I didn't say the battlemaster was "good enough". I swear, if people would actually address what I'm saying instead of addressing strawmen, these conversations would probably go better (just like no one was arguing you had to have an example in literature to justify the class doctorbadwolf). You said there was no mechanical representation. I replied there is. Good enough, not good enough, not the point. The fighter has mechanical representation for things you said it didn't.

And how exactly do you create a mechanic for "good planning on the fly"? It's the players who plan for adventures and battles by role playing their characters.
 


Just a thing though, and remember, I'm in the camp that wants a mundane-leader class:

Re: Captain America, Odysseus, Tanis, Aragorn, Arthur Pendragon as warlords.

This is a dangerous slope for class theme, because those character are all, more or less, the main character of their story, awesome by the power of fate, worth following because they are THAT awesome. Now, my table usually as a ''main character.
Odysseus is the protagonist of The Odyssey (who'd a thunk it?) and his retainers follow him there, but in THE Hellenistic EPIC - The Iliad - he's more of a side character who plays second fiddle to much greater kings and warriors (e.g., Achilles, Hector, Agamemnon, Ajax, etc.).
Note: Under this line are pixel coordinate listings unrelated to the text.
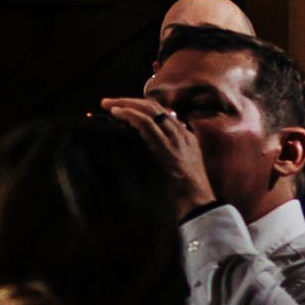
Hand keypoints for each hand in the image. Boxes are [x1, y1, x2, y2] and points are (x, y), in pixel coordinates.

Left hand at [99, 98, 213, 214]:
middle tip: (108, 102)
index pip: (160, 112)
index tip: (121, 107)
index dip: (139, 106)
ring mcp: (176, 139)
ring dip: (126, 104)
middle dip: (129, 101)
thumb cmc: (183, 192)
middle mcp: (181, 133)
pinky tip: (118, 114)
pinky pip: (148, 124)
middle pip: (154, 107)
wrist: (197, 203)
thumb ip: (163, 154)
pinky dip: (131, 116)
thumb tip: (145, 147)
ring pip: (150, 111)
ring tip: (108, 105)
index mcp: (185, 136)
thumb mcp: (175, 167)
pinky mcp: (167, 147)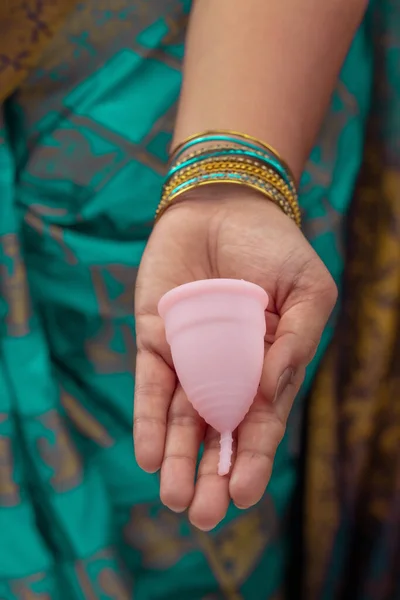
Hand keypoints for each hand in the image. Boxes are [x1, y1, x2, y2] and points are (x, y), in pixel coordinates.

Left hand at [134, 187, 336, 530]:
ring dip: (178, 458)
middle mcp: (228, 369)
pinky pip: (151, 385)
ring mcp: (191, 356)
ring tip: (175, 498)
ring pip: (182, 417)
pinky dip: (150, 418)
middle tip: (203, 515)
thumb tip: (268, 394)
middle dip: (210, 474)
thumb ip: (295, 343)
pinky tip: (150, 453)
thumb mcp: (307, 291)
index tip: (241, 495)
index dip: (252, 458)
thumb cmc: (274, 246)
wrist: (225, 205)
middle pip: (218, 432)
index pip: (261, 421)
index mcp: (270, 364)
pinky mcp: (156, 338)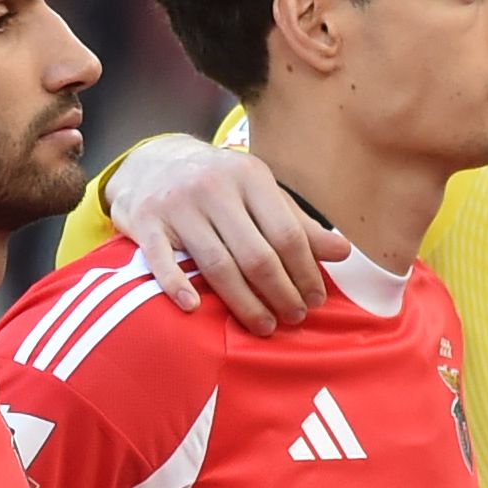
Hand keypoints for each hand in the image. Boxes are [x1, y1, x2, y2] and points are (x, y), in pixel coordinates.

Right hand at [112, 138, 349, 332]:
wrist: (152, 161)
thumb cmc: (218, 186)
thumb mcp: (259, 194)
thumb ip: (298, 225)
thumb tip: (343, 252)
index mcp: (249, 176)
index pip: (287, 234)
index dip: (306, 272)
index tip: (317, 300)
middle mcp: (214, 187)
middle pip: (256, 254)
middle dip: (281, 292)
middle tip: (294, 318)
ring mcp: (177, 204)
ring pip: (218, 264)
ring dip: (244, 303)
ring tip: (264, 326)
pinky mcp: (145, 221)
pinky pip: (162, 260)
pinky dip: (177, 285)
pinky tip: (193, 308)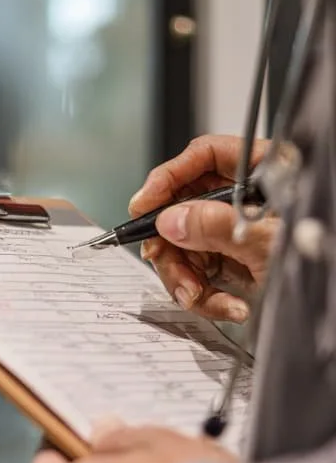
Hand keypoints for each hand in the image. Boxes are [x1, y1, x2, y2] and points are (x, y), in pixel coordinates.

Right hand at [129, 135, 278, 321]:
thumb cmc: (322, 258)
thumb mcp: (267, 242)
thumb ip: (215, 227)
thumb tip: (171, 220)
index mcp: (268, 173)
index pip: (206, 156)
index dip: (169, 176)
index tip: (144, 203)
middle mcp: (249, 199)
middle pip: (186, 205)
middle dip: (172, 244)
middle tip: (164, 262)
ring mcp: (241, 232)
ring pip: (187, 245)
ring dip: (186, 277)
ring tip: (201, 297)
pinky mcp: (238, 262)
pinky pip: (202, 272)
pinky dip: (206, 294)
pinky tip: (227, 306)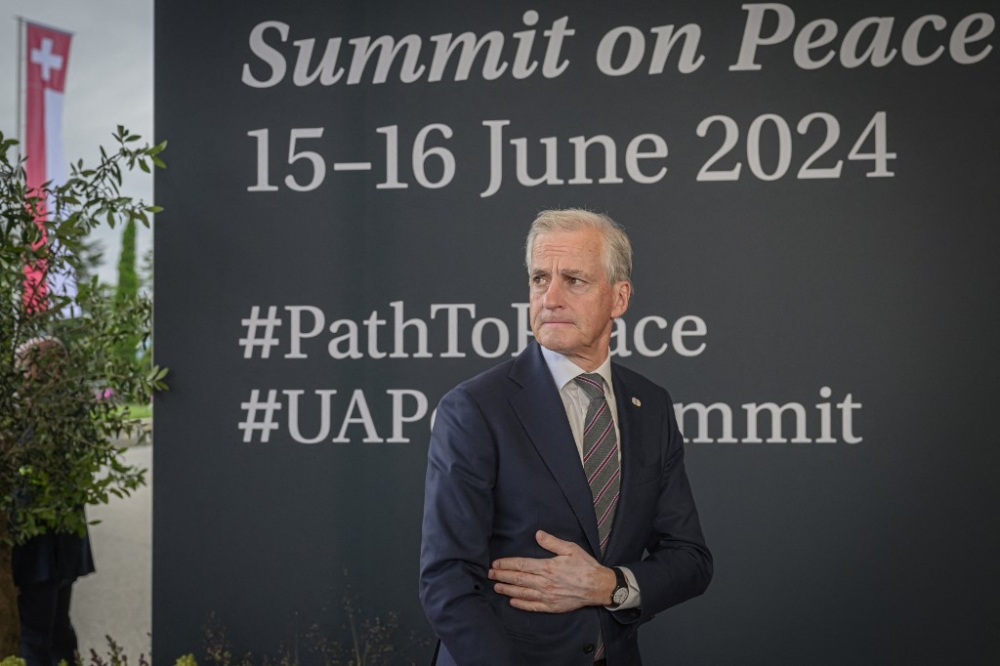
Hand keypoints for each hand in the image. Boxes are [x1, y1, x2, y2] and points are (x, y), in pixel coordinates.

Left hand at [488, 530, 615, 612]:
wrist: (599, 587)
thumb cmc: (585, 566)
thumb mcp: (571, 548)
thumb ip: (552, 542)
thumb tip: (537, 534)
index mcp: (547, 567)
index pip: (521, 565)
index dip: (507, 564)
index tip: (496, 563)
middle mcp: (545, 583)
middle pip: (518, 579)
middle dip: (502, 576)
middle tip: (489, 574)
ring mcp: (547, 596)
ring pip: (522, 593)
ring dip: (507, 590)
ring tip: (496, 586)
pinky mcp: (552, 606)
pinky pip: (533, 606)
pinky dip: (521, 604)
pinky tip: (512, 602)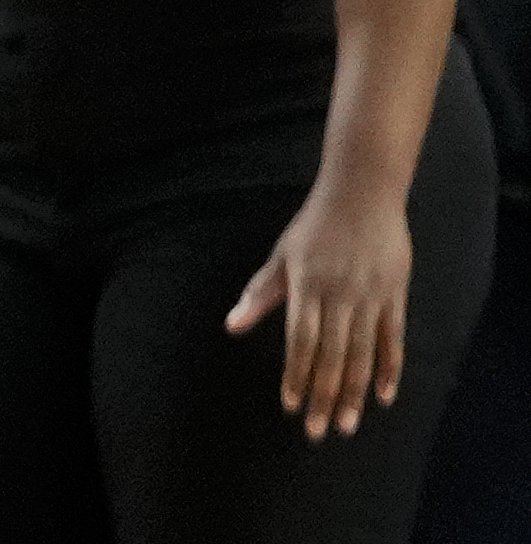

In other media, I see the idea of the Warlord archetype with non-protagonist characters as well:
  • Quatre Raberba Winner (Gundam Wing): the other four pilots were better mecha fighters, but he excelled in optimizing team coordination, strategy, and tactics.
  • Rick Hunter/Hikaru Ichijyo (Robotech / SDF-1): he was the main character and an above average pilot, but Max Sterling and Roy Fokker were better pilots. However, he positioned himself into a leadership role.
  • Prowl (Transformers): military strategist for the Autobots, but not a great frontline fighter.
  • Sokka (Avatar the Last Airbender): non-bending warrior whose strength was his strategic mind over any actual combat prowess
  • Brooklyn (Gargoyles): not the best fighter (Goliath) or even the smart guy (Lexington), but he did end up becoming a secondary leader and tactically-minded character.

Game of Thrones is probably mostly filled with a mix of fighters, rangers, rogues, warlords, and some barbarians; however, I'm not gonna go through the entire catalog of characters to speculate.